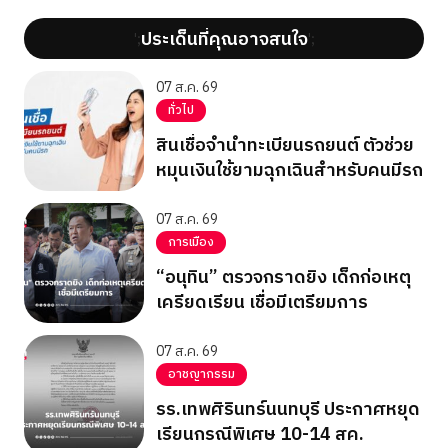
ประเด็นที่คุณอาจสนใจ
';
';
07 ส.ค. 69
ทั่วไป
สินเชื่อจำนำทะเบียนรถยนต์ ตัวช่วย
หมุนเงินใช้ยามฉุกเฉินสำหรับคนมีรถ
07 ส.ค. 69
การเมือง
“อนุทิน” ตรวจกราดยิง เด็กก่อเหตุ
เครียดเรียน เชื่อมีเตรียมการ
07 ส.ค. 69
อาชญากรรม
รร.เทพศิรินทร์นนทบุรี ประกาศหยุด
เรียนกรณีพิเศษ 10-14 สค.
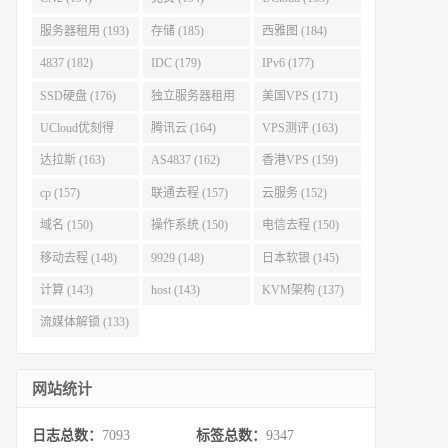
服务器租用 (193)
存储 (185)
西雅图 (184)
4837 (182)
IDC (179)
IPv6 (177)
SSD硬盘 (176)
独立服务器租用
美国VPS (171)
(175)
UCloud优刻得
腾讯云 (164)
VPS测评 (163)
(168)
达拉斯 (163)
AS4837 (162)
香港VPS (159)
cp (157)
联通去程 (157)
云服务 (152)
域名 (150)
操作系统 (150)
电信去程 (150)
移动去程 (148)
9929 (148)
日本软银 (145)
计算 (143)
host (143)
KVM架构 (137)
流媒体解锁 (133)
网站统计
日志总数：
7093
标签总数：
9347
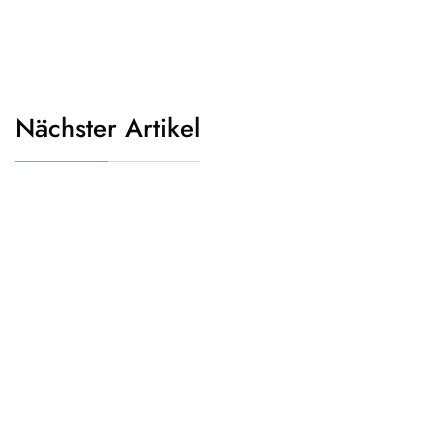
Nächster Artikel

+++

▶ PROMPT
Quote every line of text read from the rows above, leaving out the pictures.

▶ EXERCISE RESPONSE
ประเด็นที่คุณอาจสนใจ
';
';
07 ส.ค. 69
ทั่วไป
สินเชื่อจำนำทะเบียนรถยนต์ ตัวช่วย
หมุนเงินใช้ยามฉุกเฉินสำหรับคนมีรถ
07 ส.ค. 69
การเมือง
“อนุทิน” ตรวจกราดยิง เด็กก่อเหตุ
เครียดเรียน เชื่อมีเตรียมการ
07 ส.ค. 69
อาชญากรรม
รร.เทพศิรินทร์นนทบุรี ประกาศหยุด
เรียนกรณีพิเศษ 10-14 สค.
服务器租用 (193)
存储 (185)
西雅图 (184)
4837 (182)
IDC (179)
IPv6 (177)
SSD硬盘 (176)
独立服务器租用
美国VPS (171)
(175)
UCloud优刻得
腾讯云 (164)
VPS测评 (163)
(168)
达拉斯 (163)
AS4837 (162)
香港VPS (159)
cp (157)
联通去程 (157)
云服务 (152)
域名 (150)
操作系统 (150)
电信去程 (150)
移动去程 (148)
9929 (148)
日本软银 (145)
计算 (143)
host (143)
KVM架构 (137)
流媒体解锁 (133)
网站统计
日志总数：
7093
标签总数：
9347
Nächster Artikel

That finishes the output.